+++ Page extract +++

In answer to this reasonable and friendly proposal the Spanish government now requires that the jurisdiction of the commission shall not extend to any claims in which the civil or military tribunals of Cuba have rendered judgment upon the merits of the case; and furthermore that the Government of the United States shall not be permitted to prosecute before the commission the claim of any citizen whose right to its protection has been considered and denied by a civil or military tribunal in Cuba.

In a conference with one of your excellency’s predecessors on the 23d ultimo, I presented the principal grounds upon which these proposed limitations to the jurisdiction of the commission are deemed by the Government of the United States unreasonable and untenable. If I now recapitulate some of them, it is because they have not been brought to the notice of your excellency since your entrance upon the duties of the ministry of state. The proposition that the adjudications of Spanish tribunals are conclusive in all cases, whether affecting the person and property of Spanish subjects or of citizens of the United States, is in conflict with many approved precedents found in the leading authorities on international law, and is inconsistent with the practice of the Spanish government.

Grotius maintains that a judicial sentence plainly against right, to the prejudice of a foreigner, entitles his nation to obtain reparation by reprisals; “for the authority of the judge,” he says, “is not of the same force against strangers as against subjects.”

+++

• _Aim_:
Using the excerpt on the Cuban claims commission, explain in one to three sentences why the writer recapitulates grounds already presented at the conference on the 23d ultimo.

+++ Extracted data +++

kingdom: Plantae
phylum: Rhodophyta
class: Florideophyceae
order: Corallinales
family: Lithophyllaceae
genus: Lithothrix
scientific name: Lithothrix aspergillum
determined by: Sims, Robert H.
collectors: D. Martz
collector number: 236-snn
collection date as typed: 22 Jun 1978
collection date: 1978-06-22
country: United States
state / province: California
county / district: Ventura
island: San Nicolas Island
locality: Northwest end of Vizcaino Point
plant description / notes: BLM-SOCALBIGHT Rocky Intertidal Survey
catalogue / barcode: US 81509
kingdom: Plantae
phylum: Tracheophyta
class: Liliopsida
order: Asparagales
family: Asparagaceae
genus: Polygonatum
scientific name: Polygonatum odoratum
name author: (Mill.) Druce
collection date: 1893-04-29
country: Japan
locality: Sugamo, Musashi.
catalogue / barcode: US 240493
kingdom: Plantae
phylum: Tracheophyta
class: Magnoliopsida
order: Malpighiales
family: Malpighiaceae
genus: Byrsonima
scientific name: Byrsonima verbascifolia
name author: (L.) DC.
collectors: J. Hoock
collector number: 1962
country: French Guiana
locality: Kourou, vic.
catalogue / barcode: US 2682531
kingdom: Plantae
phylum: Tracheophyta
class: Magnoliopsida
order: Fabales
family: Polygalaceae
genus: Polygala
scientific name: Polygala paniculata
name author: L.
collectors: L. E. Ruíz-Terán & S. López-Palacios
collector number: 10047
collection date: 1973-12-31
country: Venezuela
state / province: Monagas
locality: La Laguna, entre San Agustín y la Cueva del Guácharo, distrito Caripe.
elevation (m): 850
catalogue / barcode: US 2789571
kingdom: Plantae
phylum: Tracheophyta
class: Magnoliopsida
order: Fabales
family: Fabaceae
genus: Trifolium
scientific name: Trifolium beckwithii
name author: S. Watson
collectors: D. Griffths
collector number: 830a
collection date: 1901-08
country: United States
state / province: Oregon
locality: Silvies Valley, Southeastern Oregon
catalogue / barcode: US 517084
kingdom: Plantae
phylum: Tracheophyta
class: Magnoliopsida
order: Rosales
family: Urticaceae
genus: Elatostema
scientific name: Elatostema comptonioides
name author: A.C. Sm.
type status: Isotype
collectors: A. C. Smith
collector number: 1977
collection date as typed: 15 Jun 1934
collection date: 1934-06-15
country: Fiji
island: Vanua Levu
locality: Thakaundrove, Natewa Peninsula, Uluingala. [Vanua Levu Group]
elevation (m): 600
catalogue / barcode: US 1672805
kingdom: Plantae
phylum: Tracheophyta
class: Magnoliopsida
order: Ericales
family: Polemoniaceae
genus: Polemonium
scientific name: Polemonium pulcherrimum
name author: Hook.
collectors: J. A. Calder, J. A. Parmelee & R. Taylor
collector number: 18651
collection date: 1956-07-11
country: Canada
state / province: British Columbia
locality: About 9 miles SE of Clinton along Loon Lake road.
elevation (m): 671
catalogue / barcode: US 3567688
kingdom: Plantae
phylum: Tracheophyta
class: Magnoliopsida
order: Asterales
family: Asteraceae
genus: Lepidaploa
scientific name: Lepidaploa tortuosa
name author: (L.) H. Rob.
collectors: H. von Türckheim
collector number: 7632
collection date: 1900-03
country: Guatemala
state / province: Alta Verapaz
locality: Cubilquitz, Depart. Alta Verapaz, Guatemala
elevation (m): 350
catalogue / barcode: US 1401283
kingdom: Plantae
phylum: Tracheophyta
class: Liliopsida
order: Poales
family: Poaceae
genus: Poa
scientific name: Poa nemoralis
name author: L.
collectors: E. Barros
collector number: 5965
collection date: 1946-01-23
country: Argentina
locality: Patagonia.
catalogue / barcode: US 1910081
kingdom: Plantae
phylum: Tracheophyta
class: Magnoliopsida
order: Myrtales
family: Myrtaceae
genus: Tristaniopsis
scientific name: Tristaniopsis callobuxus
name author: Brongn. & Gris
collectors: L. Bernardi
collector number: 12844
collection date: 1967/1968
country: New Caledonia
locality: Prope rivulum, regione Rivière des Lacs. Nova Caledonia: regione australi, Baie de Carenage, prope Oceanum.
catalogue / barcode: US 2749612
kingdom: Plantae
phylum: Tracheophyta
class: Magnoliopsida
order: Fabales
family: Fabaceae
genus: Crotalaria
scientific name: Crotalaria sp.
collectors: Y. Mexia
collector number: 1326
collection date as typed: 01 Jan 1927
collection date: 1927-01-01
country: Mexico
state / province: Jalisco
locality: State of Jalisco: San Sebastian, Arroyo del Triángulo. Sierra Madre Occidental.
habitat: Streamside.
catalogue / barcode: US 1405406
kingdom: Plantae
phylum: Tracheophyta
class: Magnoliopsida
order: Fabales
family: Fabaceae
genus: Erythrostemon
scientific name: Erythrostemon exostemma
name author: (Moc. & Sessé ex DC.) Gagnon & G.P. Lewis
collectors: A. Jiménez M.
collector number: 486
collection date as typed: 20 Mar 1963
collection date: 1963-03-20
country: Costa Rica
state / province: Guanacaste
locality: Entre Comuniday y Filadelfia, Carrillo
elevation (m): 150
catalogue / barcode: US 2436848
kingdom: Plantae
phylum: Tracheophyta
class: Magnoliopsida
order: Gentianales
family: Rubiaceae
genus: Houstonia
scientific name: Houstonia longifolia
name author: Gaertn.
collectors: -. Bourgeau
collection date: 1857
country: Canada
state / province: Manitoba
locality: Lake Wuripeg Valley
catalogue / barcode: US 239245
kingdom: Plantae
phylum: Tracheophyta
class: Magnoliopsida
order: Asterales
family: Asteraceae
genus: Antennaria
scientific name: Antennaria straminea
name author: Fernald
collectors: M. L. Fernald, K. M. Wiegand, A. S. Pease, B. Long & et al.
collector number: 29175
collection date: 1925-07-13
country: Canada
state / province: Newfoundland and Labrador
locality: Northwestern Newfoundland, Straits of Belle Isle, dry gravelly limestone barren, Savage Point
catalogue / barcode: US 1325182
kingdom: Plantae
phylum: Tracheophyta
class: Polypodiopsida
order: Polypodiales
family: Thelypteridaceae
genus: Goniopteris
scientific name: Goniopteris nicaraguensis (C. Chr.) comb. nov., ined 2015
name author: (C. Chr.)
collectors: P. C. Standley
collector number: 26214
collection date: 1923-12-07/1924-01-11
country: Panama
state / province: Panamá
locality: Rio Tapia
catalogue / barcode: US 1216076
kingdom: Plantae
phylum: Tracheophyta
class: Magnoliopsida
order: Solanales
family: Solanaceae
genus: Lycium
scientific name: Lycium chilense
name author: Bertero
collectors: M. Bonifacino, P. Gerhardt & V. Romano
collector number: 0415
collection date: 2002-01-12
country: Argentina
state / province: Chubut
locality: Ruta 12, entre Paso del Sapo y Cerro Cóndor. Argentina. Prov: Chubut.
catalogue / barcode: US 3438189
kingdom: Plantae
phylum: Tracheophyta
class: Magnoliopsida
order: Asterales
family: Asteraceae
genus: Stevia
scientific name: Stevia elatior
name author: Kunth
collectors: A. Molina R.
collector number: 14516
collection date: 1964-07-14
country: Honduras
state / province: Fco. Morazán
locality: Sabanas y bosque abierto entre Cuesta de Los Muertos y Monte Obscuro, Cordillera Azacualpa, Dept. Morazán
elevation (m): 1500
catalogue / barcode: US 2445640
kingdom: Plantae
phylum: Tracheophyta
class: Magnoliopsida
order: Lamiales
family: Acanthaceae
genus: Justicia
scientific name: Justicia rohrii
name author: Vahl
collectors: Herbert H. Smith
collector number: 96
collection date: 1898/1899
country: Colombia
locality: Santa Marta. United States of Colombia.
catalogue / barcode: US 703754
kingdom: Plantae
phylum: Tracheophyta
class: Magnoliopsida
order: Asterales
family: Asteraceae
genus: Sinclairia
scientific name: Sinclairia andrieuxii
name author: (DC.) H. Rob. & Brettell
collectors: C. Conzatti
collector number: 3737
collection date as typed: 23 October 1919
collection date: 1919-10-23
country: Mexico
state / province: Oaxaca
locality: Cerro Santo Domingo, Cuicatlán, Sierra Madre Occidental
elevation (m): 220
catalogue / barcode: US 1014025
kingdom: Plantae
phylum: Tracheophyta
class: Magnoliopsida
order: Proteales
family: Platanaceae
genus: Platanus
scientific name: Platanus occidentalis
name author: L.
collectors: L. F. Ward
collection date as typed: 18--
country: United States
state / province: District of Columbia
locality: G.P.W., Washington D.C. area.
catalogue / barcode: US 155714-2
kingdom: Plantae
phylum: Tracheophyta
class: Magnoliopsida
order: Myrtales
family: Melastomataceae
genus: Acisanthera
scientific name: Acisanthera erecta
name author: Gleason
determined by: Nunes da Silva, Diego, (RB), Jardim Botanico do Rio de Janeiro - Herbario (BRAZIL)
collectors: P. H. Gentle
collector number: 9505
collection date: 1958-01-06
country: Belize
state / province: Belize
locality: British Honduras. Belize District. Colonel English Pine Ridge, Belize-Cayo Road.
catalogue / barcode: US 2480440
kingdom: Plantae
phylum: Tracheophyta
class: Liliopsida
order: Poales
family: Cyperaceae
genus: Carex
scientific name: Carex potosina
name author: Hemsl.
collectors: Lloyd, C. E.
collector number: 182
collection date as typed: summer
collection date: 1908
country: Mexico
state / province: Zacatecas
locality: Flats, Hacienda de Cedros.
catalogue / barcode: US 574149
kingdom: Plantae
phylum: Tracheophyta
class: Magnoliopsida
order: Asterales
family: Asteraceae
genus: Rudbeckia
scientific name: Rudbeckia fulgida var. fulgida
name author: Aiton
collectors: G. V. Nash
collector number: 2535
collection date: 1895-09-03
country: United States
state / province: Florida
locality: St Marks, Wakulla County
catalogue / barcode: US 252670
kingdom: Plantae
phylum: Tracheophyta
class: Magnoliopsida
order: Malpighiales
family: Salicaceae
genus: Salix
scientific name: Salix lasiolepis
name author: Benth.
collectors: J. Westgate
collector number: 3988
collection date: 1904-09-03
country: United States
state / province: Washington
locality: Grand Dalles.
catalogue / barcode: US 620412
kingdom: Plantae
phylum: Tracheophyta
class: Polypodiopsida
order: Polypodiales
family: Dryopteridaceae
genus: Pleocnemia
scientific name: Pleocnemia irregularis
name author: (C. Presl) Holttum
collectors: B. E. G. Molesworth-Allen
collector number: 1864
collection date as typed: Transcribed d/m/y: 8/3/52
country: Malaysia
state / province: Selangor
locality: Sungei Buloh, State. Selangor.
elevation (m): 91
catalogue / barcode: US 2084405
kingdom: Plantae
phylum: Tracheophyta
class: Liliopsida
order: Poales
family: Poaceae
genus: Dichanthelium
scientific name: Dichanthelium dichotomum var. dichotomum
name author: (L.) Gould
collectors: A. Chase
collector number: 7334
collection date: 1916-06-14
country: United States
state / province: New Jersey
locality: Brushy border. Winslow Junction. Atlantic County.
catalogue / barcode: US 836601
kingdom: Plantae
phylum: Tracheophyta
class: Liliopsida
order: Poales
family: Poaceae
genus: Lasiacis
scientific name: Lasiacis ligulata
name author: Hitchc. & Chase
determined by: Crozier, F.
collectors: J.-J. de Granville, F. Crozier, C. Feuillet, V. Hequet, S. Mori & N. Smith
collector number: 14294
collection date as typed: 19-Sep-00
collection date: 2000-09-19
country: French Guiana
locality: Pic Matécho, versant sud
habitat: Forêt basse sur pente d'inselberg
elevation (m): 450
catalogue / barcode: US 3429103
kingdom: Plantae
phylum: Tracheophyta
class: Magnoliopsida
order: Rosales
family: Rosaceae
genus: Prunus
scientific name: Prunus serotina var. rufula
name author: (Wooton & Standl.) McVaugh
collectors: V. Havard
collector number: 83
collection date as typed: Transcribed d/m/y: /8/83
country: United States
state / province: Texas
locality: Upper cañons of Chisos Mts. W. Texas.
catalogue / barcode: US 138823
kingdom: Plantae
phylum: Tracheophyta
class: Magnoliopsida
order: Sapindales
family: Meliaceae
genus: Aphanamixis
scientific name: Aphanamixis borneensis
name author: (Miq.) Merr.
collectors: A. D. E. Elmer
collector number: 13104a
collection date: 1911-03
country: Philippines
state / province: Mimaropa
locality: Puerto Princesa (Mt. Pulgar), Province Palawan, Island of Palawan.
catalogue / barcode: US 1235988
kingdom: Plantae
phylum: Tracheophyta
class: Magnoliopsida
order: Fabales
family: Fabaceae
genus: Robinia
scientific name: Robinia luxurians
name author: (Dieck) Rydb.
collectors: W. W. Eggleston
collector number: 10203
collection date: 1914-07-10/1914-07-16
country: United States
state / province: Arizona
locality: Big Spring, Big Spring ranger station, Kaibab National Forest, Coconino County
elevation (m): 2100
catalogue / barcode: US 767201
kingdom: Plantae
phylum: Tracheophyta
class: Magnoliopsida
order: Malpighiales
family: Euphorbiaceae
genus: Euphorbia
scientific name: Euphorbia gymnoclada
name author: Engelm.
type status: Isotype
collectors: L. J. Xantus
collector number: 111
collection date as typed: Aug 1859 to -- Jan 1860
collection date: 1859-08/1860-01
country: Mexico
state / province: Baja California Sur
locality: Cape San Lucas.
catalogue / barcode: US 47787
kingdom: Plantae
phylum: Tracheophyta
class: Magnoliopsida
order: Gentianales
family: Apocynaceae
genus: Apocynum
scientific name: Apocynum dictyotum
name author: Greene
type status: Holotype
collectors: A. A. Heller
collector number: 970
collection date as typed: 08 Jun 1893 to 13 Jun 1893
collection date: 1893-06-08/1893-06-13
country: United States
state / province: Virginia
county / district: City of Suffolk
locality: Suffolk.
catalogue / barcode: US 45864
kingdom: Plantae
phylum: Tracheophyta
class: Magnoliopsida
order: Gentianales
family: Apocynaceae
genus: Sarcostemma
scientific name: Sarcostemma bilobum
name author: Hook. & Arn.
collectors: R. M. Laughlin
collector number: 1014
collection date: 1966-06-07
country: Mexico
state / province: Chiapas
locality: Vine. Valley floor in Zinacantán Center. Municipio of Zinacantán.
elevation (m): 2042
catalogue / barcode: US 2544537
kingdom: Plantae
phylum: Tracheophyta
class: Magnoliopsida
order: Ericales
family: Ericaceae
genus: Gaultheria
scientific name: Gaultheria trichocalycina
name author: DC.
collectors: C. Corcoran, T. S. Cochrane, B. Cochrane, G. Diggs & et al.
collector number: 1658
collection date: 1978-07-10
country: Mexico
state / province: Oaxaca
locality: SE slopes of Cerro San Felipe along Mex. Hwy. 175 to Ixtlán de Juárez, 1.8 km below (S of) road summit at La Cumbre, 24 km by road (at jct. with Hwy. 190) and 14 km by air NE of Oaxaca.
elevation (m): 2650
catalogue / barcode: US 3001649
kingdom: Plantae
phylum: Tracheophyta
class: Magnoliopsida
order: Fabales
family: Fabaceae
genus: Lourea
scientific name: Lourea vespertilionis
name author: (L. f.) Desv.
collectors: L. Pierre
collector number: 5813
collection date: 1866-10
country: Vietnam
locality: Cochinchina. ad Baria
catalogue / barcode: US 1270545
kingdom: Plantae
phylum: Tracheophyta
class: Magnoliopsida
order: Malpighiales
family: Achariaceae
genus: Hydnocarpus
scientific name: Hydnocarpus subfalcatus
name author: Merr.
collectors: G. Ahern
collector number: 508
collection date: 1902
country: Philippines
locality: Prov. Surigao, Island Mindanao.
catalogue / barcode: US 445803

+++

• _Exercise result_:
The writer recapitulates them because they had not been brought to the notice of the current minister of state since that minister entered upon the duties of the office. They had been presented only to one of the minister's predecessors.